One- I also did the psychological tests and was AWFUL with remembering digits.. lowest scores as well. But also have an innate ability to mimic tones, animals, and accents. To the point where I accidentally pick up people’s accents if I talk to them too long or watch too many French films. Our brains are built from the same matter and synapses it appears!
Two- baking is the most OCD thing and it is the only way I can cook. I can bake with precision because.. rules. And decorate with intense focus and creativity because.. it’s a release from the rules.
My podcast notes are a mess and will have to give this a listen again to retain all the goodies for life and hopefully helping my therapy clients!

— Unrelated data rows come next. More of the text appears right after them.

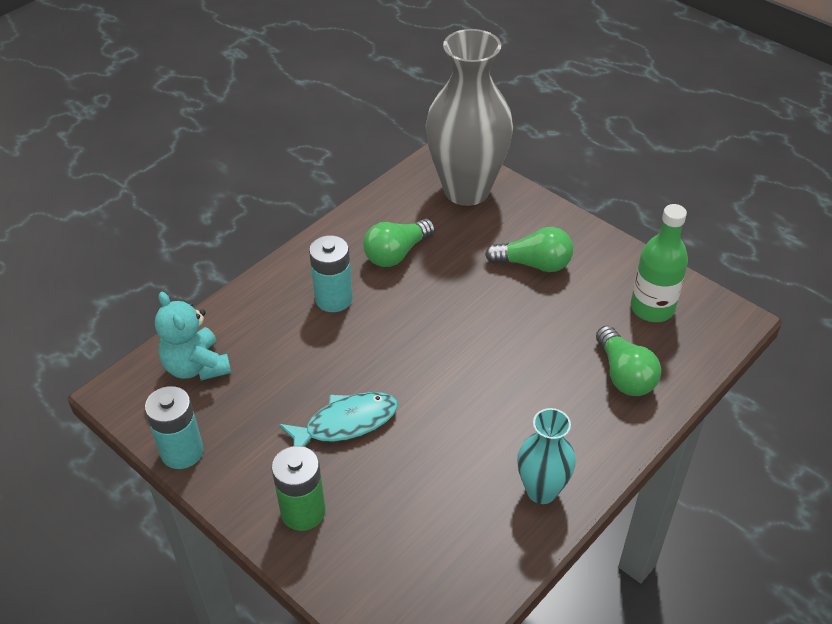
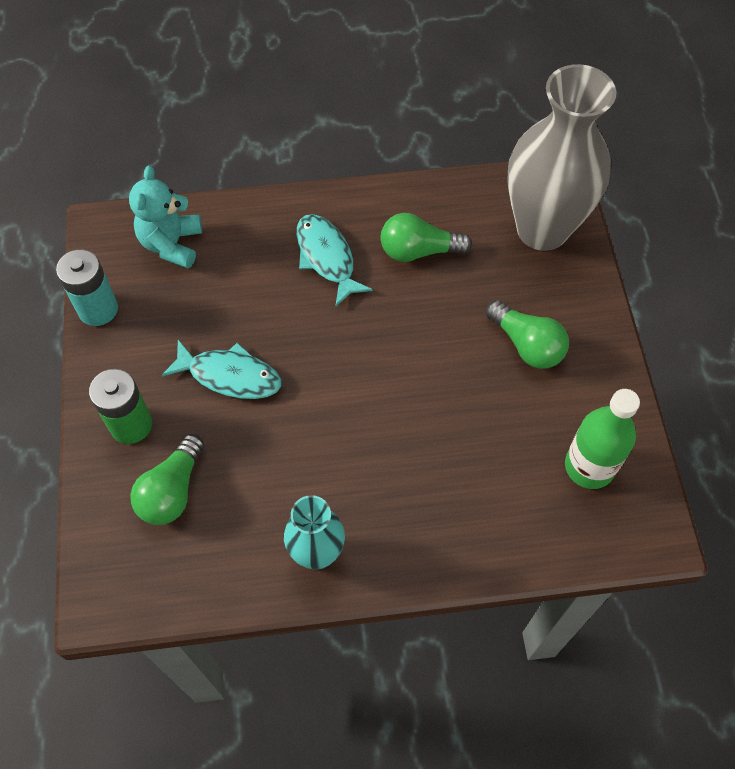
camera: 40 degrees right, 15 degrees up
(334, 299) = (327, 258): turquoise battery -> turquoise fish
(624, 374) = (494, 509): green light bulb -> green light bulb (172, 491)

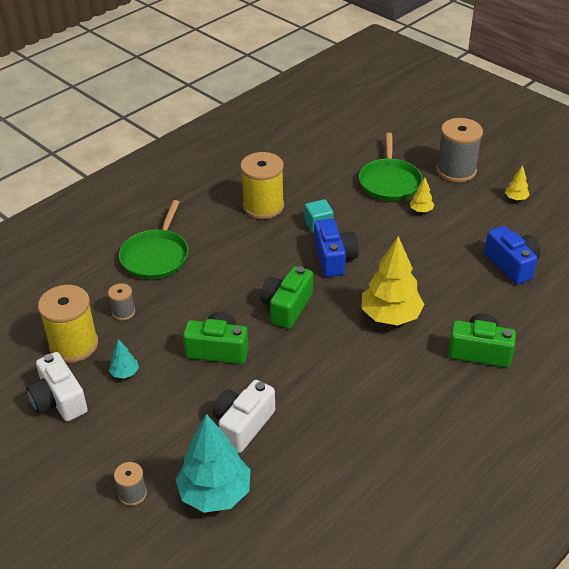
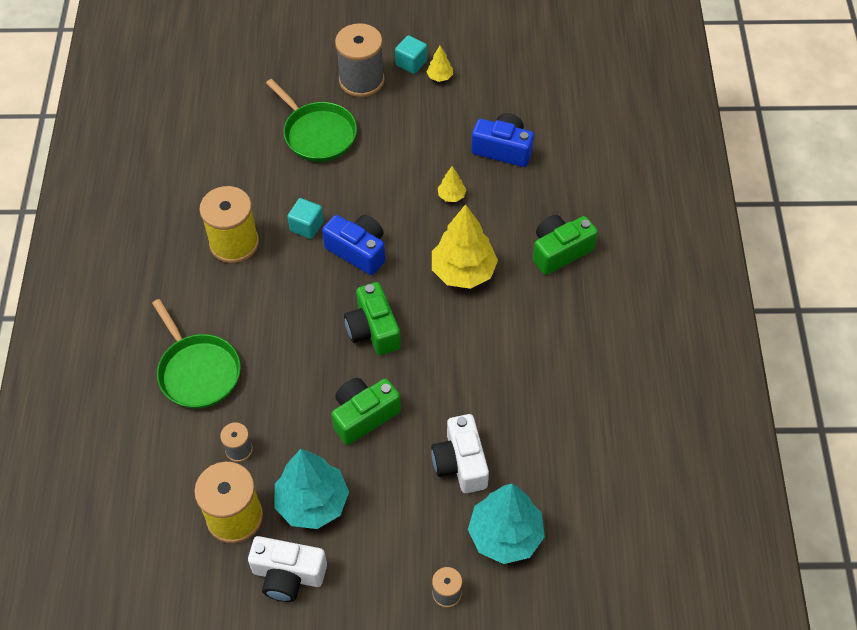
camera: 45 degrees left, 15 degrees up
(125, 373) = (312, 503): turquoise tree -> turquoise tree, size x2.22
(421, 210) = (376, 146): yellow tree -> yellow tree (451, 196)
(504, 180) = (411, 63): none -> turquoise cube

Thank you for the inspiration to track joy and make art. (And track the opossums and fence lizards in my yard, alas no cheetahs or rhinos roaming free in Texas) Cheers! Beautiful episode!
You mention The Work of Byron Katie in this episode. With Martha you find the opposite of anxiety to be creativity and land on creativity as an antidote of sorts for anxious states. (And I’ll note here that another commenter corrected that curiosity was actually the area of brain research in what Martha referenced, though, gosh, aren’t those two connected!) Because of these things, this anecdote seems a propos:
Once when doing Byron Katie’s Work on the stressful thought “at my core I am a depressed person” I was searching for the turnarounds. There’s a linguistic playfulness and an attitude of wide, soft receptivity in these turnaround searches for me. I found the obvious ones “at my surface, I am a depressed person”, “at my core, I am not a depressed person” and they were useful for finding where and how they were ‘as true or truer’ as Katie says, than the original thought. But then I asked what the linguistic opposite of de-pressed was and ex-pressed popped into my mind. So the turnaround becomes ‘at my core I am an expressed person’ Finding where those were true was life-changing.
De-pressed (and the associated connotations of held down, stifled, stuck, limited)
vs.
Ex-pressed (and the associated connotations of flowing out, loudly and unreservedly shouted, quietly whispered, calmly but boldly stated, silently danced into form)
This antonym/antidote has remained with me. When I find myself heading into depressive thoughts and actions, it’s likely something is not being expressed. And there is rich mining to be done for where that is true, and what expression wants to find the light.
Feels so similar to the anxiety/creativity (curiosity) dynamic you explored with Martha and connected to the Byron Katie Work, so I felt moved to share.